#### Consigne
Extrayez de la critique du film We Need to Talk About Kevin le passage compris entre « Après un longue » et « le moins surprenant. », bornes incluses, sans aucune modification.

**** Extrait du document ****

22 octobre 2011

We Need to Talk About Kevin

Après un passage mouvementé à Cannes (mais sans récompense), We Need to Talk About Kevin s'offre dans les salles obscures. La singularité du titre annonce celle de l'intrigue : le film suit le parcours d'Eva et de Kevin, une mère et un fils en perpétuel conflit. Sans raison apparente si ce n'est celle de ne jamais parvenir à se comprendre. Mais lorsque la situation devient dramatique, l'heure est à la remise en question maternelle : Eva a t-elle fauté ? Comment expliquer la déchéance de Kevin ?
Après un longue absence sur la toile, Lynne Ramsay adapte le livre de Lionel Shriver. Hantée par des démons universels et énigmatiques (la bonne éducation, le pardon, le Mal...), la réalisatrice met sans conteste de son cœur dans ce film pour le moins surprenant.
Portrait froidement réaliste d'une mère de famille déchirée, We Need to Talk About Kevin heurte son spectateur d'une étrange et efficace façon : pesant mais jamais dans la surenchère dramatique, haletant dans son suspens accrocheur, le choc souhaité opère. Le film contraint le regard, nous obligeant alors à intellectualiser un drame familial de pur mystère. En épousant sans cesse le point de vue d'Eva (le film opte une approche flashback), le spectateur est rendu complice, véritable témoin malgré lui d'un procès au crime effroyable mais à l'accusation inconnue. La mise en scène de Ramsay est virtuose lorsqu'elle se détache volontairement de ses protagonistes, offrant aux espaces vides de la maison familiale une étrangeté glaciale. Véritable exercice de l'antithétique, le film met en confrontation une mère distante et un adolescent provocateur, un lieu et une météo idylliques à une atmosphère étouffante.... L'image filmée perd alors de son apparence et se révèle sous son vrai jour avec cette dimension psychologique perturbante, rendue percutante par l'interprétation au couteau de Tilda Swington.

**** Extraits des lignes ****

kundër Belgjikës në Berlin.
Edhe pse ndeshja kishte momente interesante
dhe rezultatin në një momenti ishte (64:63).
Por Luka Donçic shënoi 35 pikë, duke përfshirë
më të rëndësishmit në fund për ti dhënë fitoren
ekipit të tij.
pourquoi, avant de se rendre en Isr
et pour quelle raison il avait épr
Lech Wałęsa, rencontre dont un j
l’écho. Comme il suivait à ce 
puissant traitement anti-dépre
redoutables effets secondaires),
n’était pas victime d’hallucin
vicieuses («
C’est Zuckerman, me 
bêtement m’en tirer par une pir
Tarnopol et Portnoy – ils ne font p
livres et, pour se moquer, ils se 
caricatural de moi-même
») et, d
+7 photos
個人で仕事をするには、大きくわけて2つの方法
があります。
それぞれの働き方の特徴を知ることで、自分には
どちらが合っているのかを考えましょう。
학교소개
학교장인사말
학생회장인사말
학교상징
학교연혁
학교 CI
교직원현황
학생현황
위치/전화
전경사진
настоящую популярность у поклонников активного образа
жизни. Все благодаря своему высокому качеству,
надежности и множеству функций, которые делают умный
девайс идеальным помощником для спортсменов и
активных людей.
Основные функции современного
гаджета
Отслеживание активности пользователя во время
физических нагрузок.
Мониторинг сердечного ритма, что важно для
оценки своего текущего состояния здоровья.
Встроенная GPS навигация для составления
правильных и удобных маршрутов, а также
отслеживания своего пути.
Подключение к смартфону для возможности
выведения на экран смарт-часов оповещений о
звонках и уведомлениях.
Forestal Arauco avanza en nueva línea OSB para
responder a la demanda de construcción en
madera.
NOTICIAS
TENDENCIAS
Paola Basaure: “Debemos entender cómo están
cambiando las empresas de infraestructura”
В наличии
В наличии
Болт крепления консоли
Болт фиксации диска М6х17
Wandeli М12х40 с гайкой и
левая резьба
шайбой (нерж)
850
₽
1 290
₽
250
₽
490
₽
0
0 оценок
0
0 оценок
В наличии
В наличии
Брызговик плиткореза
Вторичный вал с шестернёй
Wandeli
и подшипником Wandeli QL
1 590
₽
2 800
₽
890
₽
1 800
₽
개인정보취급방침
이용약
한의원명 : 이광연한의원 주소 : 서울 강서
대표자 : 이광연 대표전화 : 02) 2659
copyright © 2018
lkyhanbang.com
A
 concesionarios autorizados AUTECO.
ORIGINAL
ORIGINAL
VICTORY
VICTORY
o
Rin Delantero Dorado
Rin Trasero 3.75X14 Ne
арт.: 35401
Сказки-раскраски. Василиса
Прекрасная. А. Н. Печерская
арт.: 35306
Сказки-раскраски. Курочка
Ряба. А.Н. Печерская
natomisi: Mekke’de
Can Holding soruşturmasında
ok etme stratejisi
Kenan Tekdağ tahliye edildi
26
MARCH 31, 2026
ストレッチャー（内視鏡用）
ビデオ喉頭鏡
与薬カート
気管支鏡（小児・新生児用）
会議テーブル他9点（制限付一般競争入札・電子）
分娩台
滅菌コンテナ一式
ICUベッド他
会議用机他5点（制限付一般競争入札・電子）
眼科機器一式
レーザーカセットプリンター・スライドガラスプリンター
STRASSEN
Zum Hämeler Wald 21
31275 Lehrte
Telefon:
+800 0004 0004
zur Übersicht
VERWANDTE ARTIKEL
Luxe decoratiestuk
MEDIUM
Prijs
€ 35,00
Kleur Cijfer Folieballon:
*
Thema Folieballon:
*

****

#### Réponse attendue
Après un longue absence sur la toile, Lynne Ramsay adapte le livre de Lionel Shriver. Hantée par des démons universels et énigmatiques (la bonne éducation, le pardon, le Mal...), la réalisatrice met sans conteste de son cœur dans ce film pour le moins surprenant.